The other thing is that I find is that you should make them feel comfortable and give them an opportunity to be parents. Of course, letting them participate in cares as appropriate (even stable vented kids can have moms take temps, change diapers as long as there is nurse supervision) and kangaroo (we do stable vented kangaroos). I also ask them what the baby's name is, how they chose it, ask about their jobs/homes, that sort of thing. I feel like it helps them to take a step back from all the focus of "OMG I'm in an ICU" if I can have "normal" conversations with them. Additionally, if I'm calm and about extraneous things, it helps them to be calm.

On the flip side, if the baby starts to decompensate and I need to suction/stimulate/blow by, whatever, I calmly but firmly tell them that I need to get in there and squeeze my way in. If they argue while I'm (gently) pushing them aside, I tell them that their baby needs help and they need to let me do my job. Most parents respond well to this as they see me actually doing my job. I also let the monitor ring off deliberately so that they have something auditory to let them know that something is going wrong.

Specializes in OB/peds (after gen surgery for 3 yrs).

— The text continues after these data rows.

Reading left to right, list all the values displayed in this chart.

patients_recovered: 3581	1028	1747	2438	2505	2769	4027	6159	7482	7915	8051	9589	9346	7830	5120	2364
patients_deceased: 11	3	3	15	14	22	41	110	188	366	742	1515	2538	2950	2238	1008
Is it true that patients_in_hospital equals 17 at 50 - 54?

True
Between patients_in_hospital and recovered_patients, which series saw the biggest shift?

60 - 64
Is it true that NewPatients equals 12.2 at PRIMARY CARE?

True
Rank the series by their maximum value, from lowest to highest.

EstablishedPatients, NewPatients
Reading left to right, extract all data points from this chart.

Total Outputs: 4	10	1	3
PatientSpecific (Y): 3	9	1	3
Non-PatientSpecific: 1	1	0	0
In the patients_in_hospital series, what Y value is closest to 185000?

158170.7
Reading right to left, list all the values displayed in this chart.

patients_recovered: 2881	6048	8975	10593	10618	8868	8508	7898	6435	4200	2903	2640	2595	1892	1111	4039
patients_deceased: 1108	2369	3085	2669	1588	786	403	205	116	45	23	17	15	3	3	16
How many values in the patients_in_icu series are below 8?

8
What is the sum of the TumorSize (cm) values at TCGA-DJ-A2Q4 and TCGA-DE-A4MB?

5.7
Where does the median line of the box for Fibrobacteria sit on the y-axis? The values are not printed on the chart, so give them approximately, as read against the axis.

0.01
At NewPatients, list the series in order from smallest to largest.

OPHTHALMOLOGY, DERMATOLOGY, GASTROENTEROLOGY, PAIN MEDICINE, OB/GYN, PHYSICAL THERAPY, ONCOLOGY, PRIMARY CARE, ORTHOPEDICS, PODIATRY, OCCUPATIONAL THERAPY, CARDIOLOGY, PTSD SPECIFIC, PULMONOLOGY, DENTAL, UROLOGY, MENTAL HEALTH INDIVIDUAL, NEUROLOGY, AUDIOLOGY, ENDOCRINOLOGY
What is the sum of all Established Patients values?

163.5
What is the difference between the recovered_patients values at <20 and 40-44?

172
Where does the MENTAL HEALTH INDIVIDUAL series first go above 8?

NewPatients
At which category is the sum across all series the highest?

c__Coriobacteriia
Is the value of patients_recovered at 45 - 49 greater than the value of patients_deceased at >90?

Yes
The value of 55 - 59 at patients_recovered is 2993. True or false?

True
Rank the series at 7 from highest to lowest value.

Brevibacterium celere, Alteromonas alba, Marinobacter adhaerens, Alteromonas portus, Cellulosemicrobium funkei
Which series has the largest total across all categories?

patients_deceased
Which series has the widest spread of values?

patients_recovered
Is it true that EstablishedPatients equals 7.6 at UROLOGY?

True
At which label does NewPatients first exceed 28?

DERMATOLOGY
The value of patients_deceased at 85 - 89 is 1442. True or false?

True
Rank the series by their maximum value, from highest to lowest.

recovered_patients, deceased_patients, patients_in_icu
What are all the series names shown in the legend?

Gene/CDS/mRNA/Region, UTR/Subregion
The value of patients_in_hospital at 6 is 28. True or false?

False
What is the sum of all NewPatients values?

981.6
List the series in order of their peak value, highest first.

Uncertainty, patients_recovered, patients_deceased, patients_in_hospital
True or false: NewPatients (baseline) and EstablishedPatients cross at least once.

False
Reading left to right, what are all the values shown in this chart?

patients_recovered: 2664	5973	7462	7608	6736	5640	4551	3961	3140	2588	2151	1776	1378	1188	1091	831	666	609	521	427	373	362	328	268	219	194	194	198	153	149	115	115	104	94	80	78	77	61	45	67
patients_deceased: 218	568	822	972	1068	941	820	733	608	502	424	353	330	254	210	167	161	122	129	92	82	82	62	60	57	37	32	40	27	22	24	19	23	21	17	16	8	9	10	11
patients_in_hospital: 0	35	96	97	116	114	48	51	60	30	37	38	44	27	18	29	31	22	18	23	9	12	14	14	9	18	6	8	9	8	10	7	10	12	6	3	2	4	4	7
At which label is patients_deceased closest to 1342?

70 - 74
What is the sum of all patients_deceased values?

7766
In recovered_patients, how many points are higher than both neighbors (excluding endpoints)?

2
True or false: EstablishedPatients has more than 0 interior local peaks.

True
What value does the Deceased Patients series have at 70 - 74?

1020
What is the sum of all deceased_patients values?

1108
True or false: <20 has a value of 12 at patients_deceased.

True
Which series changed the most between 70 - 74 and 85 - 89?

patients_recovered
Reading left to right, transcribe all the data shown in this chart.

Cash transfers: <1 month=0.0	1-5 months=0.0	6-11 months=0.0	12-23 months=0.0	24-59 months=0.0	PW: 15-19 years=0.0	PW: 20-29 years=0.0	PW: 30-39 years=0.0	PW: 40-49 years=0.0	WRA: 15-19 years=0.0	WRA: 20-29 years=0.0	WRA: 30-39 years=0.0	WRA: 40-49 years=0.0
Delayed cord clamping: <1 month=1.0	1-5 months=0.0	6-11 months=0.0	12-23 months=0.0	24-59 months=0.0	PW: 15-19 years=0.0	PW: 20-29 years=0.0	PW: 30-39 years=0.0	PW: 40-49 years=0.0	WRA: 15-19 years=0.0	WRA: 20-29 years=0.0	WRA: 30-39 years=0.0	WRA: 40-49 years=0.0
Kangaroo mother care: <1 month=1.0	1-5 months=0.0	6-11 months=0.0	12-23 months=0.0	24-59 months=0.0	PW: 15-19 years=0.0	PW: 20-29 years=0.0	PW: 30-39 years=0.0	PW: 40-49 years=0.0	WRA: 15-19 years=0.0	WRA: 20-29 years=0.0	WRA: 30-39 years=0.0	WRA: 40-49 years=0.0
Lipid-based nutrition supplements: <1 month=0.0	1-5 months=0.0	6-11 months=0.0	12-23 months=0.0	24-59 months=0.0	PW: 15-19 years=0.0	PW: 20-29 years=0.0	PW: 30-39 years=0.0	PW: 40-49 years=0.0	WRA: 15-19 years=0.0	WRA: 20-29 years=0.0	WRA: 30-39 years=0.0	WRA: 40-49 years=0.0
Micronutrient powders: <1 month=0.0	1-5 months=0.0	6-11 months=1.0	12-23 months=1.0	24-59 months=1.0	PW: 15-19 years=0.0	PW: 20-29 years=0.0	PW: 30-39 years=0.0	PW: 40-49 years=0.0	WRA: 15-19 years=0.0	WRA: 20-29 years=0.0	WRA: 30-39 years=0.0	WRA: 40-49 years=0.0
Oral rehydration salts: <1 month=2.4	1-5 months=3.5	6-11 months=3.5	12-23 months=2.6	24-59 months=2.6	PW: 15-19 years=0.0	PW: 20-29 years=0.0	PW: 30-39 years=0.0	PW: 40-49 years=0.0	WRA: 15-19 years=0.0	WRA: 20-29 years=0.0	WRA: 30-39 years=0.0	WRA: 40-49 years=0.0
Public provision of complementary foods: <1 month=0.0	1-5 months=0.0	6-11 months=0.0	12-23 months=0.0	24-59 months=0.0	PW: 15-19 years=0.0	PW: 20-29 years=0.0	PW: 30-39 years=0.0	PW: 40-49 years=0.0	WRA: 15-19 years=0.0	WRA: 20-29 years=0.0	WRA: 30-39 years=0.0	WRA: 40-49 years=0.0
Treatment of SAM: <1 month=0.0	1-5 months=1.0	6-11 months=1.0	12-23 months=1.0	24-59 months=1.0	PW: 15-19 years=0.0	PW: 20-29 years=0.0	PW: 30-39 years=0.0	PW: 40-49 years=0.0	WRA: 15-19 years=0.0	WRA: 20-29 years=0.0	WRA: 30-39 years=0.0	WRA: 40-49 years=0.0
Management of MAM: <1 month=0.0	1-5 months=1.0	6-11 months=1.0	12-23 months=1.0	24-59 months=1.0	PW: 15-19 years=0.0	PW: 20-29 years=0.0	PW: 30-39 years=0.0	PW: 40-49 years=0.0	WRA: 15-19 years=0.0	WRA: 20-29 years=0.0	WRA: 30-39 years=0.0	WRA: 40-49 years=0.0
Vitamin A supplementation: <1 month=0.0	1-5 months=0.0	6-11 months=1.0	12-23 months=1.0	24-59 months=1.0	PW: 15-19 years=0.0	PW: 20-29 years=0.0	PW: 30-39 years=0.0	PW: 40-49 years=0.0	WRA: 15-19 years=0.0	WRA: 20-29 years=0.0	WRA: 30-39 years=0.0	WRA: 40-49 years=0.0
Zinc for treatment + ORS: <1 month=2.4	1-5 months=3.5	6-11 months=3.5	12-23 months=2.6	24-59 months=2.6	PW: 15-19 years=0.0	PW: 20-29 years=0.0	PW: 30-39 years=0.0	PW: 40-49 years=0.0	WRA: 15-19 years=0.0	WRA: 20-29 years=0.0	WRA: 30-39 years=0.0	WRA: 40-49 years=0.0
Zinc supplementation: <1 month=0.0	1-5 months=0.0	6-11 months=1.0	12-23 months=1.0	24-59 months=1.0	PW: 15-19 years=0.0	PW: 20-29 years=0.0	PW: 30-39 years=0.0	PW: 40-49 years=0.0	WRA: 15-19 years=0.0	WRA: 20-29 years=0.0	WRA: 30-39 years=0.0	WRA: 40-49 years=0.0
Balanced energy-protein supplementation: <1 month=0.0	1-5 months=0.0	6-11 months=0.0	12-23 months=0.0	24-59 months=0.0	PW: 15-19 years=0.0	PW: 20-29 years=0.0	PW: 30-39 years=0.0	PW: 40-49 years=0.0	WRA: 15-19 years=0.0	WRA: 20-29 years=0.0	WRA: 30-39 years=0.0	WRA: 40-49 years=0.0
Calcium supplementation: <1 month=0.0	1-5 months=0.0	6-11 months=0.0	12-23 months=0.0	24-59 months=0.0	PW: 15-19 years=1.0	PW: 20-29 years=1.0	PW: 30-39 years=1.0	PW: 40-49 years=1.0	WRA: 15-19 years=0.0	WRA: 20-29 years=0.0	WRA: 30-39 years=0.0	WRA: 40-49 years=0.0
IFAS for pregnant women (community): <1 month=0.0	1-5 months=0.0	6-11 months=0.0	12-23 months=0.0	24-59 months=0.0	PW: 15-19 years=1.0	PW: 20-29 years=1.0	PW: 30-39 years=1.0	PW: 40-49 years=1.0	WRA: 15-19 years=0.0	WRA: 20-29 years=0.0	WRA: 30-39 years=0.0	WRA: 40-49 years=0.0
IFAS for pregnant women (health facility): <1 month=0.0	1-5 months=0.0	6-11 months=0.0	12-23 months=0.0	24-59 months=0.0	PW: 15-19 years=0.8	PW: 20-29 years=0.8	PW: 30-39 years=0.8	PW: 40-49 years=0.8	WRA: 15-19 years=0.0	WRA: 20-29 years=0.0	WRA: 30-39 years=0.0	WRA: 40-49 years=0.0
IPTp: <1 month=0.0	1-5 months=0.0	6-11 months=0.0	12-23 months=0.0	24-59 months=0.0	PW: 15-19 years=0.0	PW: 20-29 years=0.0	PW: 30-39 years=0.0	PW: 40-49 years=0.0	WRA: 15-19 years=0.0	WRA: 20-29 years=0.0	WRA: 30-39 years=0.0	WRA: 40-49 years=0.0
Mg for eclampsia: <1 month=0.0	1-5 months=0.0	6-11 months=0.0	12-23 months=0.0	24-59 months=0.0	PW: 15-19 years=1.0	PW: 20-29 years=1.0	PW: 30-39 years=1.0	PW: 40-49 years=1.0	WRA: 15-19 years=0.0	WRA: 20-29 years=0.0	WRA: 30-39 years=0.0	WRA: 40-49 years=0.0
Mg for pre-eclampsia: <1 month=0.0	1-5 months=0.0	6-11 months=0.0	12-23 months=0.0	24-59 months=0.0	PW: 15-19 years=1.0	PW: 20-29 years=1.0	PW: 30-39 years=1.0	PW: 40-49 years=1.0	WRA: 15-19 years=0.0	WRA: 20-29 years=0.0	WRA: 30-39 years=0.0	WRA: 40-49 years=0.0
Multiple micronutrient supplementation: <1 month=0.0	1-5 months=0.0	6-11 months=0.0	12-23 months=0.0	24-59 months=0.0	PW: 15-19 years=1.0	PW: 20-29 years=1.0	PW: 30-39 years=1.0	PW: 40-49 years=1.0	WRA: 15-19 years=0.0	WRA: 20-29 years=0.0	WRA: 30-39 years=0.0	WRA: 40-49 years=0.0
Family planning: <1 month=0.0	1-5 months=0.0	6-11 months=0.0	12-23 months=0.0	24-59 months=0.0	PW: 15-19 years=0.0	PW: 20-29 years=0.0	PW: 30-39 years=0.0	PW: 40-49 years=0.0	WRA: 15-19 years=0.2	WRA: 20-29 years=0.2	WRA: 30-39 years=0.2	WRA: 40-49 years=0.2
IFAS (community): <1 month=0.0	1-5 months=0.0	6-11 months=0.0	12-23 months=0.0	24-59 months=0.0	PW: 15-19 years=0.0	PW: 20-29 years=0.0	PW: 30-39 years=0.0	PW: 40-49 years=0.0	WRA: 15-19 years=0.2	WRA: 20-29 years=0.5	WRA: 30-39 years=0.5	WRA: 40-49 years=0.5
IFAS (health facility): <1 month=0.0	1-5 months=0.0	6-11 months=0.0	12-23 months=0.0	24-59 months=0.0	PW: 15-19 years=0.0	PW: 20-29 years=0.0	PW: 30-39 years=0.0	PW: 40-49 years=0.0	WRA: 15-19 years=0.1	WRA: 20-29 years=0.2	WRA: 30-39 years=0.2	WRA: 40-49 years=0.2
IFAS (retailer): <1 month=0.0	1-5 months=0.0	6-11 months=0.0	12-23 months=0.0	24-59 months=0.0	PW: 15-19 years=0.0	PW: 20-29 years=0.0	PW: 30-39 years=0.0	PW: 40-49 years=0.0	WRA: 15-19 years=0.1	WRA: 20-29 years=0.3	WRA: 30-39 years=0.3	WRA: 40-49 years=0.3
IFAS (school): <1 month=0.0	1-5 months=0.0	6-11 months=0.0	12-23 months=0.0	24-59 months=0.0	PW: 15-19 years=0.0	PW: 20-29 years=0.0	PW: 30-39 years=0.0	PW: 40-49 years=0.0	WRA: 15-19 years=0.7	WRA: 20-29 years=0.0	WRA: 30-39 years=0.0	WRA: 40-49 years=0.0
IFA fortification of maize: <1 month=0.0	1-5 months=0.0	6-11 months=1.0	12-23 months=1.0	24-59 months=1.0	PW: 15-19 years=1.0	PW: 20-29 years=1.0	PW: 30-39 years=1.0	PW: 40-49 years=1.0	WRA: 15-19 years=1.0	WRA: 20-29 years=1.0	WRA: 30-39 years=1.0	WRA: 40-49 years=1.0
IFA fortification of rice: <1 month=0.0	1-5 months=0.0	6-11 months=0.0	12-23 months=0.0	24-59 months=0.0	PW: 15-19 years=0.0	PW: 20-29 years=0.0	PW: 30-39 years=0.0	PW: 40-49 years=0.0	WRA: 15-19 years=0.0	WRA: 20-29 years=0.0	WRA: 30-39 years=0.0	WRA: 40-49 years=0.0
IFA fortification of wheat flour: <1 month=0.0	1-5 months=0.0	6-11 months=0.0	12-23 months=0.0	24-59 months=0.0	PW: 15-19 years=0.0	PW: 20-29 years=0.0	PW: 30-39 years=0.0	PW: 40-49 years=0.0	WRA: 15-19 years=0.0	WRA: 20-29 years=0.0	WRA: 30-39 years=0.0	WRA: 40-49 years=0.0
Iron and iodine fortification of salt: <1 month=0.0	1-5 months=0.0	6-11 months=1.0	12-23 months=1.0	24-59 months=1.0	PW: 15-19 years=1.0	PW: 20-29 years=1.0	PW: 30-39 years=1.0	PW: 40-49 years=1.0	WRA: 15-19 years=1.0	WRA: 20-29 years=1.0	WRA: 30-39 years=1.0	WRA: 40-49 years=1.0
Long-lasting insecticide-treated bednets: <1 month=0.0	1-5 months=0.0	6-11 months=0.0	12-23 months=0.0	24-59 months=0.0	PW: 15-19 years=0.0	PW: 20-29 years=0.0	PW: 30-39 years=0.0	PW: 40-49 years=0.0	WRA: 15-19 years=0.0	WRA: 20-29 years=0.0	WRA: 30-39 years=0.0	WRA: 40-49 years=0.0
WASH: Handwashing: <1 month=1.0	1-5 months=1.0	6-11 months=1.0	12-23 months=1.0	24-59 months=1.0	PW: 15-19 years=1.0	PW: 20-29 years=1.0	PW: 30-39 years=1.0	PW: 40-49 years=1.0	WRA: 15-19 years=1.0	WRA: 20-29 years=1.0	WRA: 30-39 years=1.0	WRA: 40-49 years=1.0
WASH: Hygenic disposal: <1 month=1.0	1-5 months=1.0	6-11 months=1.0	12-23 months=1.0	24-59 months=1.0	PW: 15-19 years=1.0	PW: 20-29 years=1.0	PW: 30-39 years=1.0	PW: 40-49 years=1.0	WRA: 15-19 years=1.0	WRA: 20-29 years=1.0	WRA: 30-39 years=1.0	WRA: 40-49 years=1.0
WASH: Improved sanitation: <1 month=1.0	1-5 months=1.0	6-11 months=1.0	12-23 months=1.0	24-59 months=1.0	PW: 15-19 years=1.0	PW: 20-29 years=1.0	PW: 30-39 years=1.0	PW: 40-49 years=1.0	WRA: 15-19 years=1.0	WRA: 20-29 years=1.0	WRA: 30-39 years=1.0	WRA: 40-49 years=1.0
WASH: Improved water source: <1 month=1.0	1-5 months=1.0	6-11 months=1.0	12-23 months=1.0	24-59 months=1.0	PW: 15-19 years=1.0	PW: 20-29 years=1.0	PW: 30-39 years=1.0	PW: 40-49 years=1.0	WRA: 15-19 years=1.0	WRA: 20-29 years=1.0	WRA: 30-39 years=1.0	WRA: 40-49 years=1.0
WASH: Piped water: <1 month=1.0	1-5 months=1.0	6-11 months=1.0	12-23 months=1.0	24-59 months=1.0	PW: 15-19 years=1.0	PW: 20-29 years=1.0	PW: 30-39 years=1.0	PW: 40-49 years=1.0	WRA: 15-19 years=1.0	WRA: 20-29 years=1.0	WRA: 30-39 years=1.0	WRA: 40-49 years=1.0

Excellent post, Bortaz. I have worked in Level II Nursery, years ago, but my best friend had her son prematurely and she is also a nurse. SHE was overwhelmed as a mom visiting her son. Your post goes right to the heart of the matter. Babies are number 1, but parents come in as close seconds for people needing our care. Thank you for your insight.

Specializes in OB-Gyn/Primary Care/Ambulatory Leadership.
Klone, most NICUs just want you to check in with a phone call once a day and visit a couple times a week, but even then we have many parents who don't do that, but are appropriate with their kids.

But is that a conversation every NICU *has* with all parents? "Hey, please feel free to check in with the RN by phone, even in the middle of the night, to see how your kiddo is doing. It's okay." I know they never had that conversation with us.

Also, I felt like lactation COMPLETELY failed us. I'm an IBCLC, but I was first and foremost a MOM. The first thing I did when we got there was request a lactation consult. Nobody came for three days. When someone finally came to talk to me, she introduced herself by saying "I'm not an IBCLC, so you probably know more than I do!" Gosh, thanks.

Specializes in Geriatrics, Death & Dying.

I give all NICU nurses a lot of credit... I could never do it, especially being a mom. Give me a dying adult any day, hand me a sick baby and I'd break down. Kudos!